• [Passage shown]
----
Okay. I just wasn't sure if there was gonna be anything built in for a world that I would love to live in, which is where the city improves some of our facilities. And so would we then be paying the system development charge to ourselves if we are able to build new libraries and fire stations and all the things?
To, Casper, to answer your question, yes. We the capacity would need to increase, and so the the burden of that capacity increase, should be paid for out of the that development, including ourselves.
Okay. Thank you. That's what I was trying to get at. I think you exactly answered it, which is because everyone is gonna be essentially flushing more toilets. We wanna create as few few exemptions to this policy as possible. And then just because I'm on it, the last question I have was around That. Is the formula are you using the toilet example because it's it's convenient, or is it literally toilets? Because would it also be showers and sinks? And and I ask that specifically because of commercial kitchen. So, like, just wondering how that factors in or gyms or, you know, things with showers.
Yeah. Thank you for that question
as well, council member. It it would not be based on the water fixtures, the individual fixtures. It would be based on the water meter size. And some some developments may have individual meters per multifamily unit. Others may have one larger main meter. And so we'll look at that and determine what the amount of flow is through the the main meter or the individual meters and assess the fees based on that. But, yeah, not not based on if you have three seats versus one.
Okay. Thank you for both giving us an example that is useful and clarifying that it's not literal. All my questions. Thanks.
Thank you, vice chair. Council member Hans.
----
• [Aim 1] Could you print the council meeting transcript from "To, Casper, to" to "things with showers."?

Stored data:
----
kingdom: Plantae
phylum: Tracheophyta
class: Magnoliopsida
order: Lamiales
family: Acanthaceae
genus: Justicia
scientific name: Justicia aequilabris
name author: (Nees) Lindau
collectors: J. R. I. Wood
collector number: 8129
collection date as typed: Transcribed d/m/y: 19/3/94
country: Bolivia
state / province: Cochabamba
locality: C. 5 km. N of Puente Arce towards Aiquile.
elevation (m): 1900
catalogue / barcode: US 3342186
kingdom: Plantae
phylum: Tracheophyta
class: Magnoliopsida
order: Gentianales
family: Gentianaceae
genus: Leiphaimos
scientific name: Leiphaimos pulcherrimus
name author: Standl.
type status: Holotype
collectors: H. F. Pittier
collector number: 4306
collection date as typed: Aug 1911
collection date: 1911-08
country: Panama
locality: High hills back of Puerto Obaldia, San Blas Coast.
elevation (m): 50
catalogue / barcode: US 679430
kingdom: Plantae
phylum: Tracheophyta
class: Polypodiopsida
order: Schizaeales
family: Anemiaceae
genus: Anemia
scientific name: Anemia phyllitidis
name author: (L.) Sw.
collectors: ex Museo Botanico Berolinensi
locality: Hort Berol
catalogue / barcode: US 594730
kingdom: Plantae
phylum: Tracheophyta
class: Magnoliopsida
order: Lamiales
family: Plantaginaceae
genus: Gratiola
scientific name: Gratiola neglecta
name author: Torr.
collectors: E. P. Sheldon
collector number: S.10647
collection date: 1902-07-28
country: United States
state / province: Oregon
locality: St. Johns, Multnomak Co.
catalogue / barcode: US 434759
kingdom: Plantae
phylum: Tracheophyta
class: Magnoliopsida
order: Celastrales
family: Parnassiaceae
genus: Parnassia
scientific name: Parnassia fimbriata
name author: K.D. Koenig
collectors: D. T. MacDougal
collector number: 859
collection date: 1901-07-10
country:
----
• [Aim 2] Can you turn the records from the line with "collection date: 1911-08" to the line with "genus: Anemia" into a two-column CSV with the columns field and value, one row per line, putting each entry in a quoted field and replacing line breaks with spaces?

• [Worked answer 1]
To, Casper, to answer your question, yes. We the capacity would need to increase, and so the the burden of that capacity increase, should be paid for out of the that development, including ourselves.
Okay. Thank you. That's what I was trying to get at. I think you exactly answered it, which is because everyone is gonna be essentially flushing more toilets. We wanna create as few few exemptions to this policy as possible. And then just because I'm on it, the last question I have was around That. Is the formula are you using the toilet example because it's it's convenient, or is it literally toilets? Because would it also be showers and sinks? And and I ask that specifically because of commercial kitchen. So, like, just wondering how that factors in or gyms or, you know, things with showers.

• [Worked answer 2]
field,value
"collection date:","1911-08"
"country:","Panama"
"locality:","High hills back of Puerto Obaldia, San Blas Coast."
"elevation (m):","50"
"catalogue / barcode:","US 679430"
"kingdom:","Plantae"
"phylum:","Tracheophyta"
"class:","Polypodiopsida"
"order:","Schizaeales"
"family:","Anemiaceae"
"genus:","Anemia"